Bu kitap yine internetin derinliklerinde tavsiye kitap ararken karşıma çıkanlardan. Nedendir bilmiyorum ben bu kitabı çok farklı bir türde düşünerek almıştım.
Kitabın ismi her ne kadar kurbanı beslemek olsa da kitapta 3 farklı uzun öykü yer alıyor. Her biri zamanında ayrı ayrı yayınlanmış öyküler. Öyküler kurbanı beslemek ile başlıyor, Delilikten Kurtar Bizi ve Gözyaşlarımı Sileceği Gün ile devam ediyor.
Doğrusunu söylemek gerekirse hikayeler sırasıyla hantallaşıyor, kitap bir süre sonra çekilmez hale gelebiliyor. Kurbanı beslemek öyküsünün müthiş olduğunu söyleyebilirim. Irkçılığı, nefreti belki de günlük hayatta kurban ettiğiniz her şeye dem vuruyor kitap. Yazar bütün konuyu gündelik hayata bir çocuğun gözünden öyle güzel indirgemiş ki anlatamam.
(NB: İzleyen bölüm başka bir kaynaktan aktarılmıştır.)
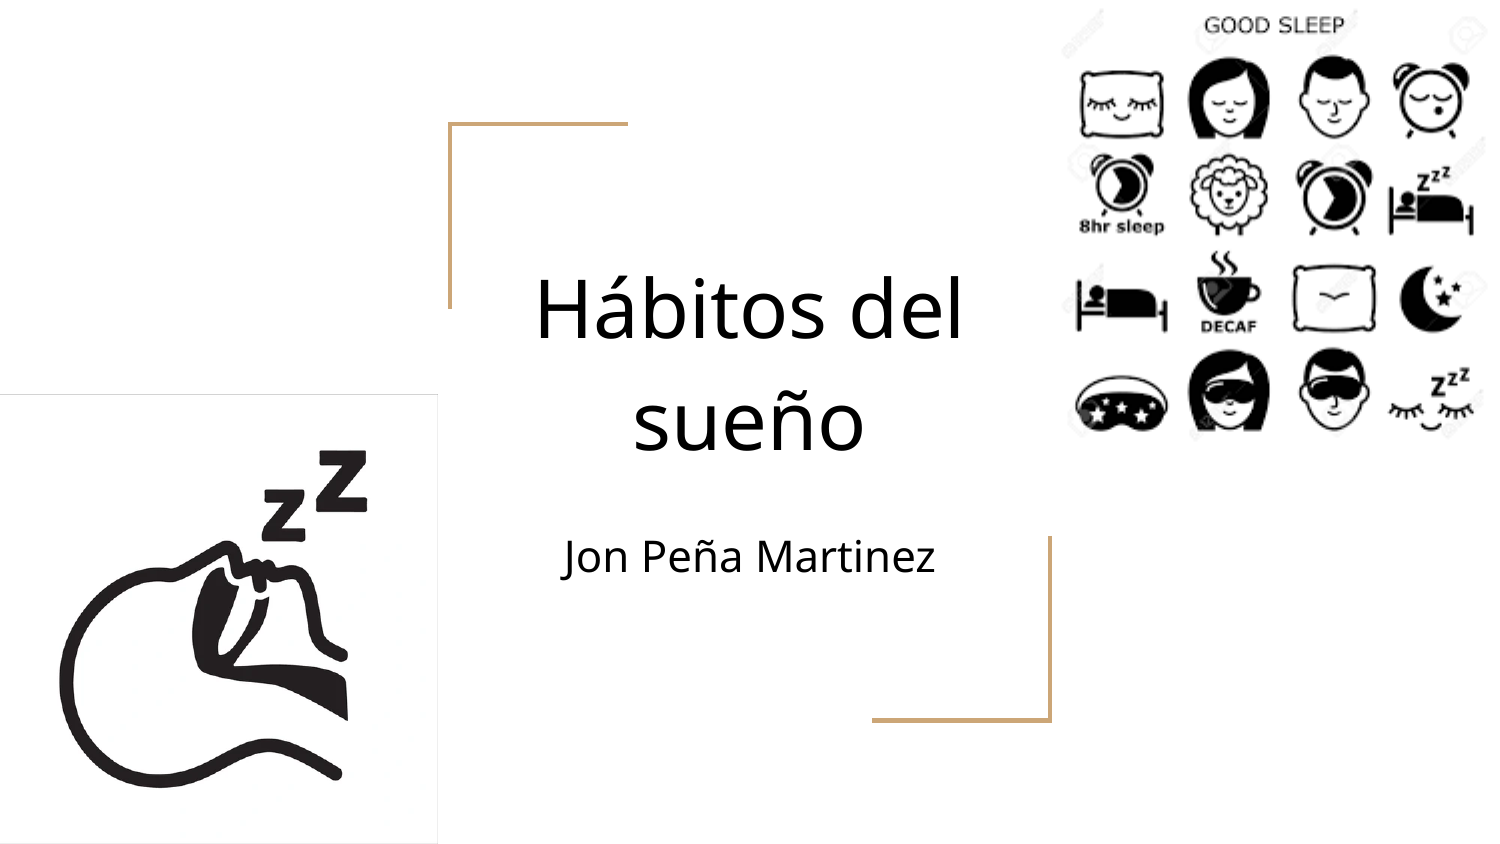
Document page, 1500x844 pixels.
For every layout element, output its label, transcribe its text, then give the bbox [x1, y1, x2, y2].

picture [0, 394, 439, 844]
subtitle Jon Peña Martinez [499, 511, 1001, 627]
picture [1050, 0, 1500, 450]
title Hábitos del sueño [499, 236, 1001, 490]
Son hikaye o kadar yoğun o kadar dışlayıcı ki, ne olduğunu bile anlayamadım bir süre. Dönem olarak zaten Dünya Savaşı sonrası Japonya mevzu bahis olduğundan insanları anlamak ayrı bir zor olabiliyor.
Delilikten Kurtar Bizi konusunda söyleyecek bir şey bulamıyorum konu olarak duygusal açıdan çok derin. Fakat okuması en az son öykü kadar zor olabilecek bir öykü (Özellikle serviste takır tukur gidiyorken) .
Bir daha Kenzaburo Oe okur muyum bilinmez. Fena bir eser değil. Ama benlikte değildi.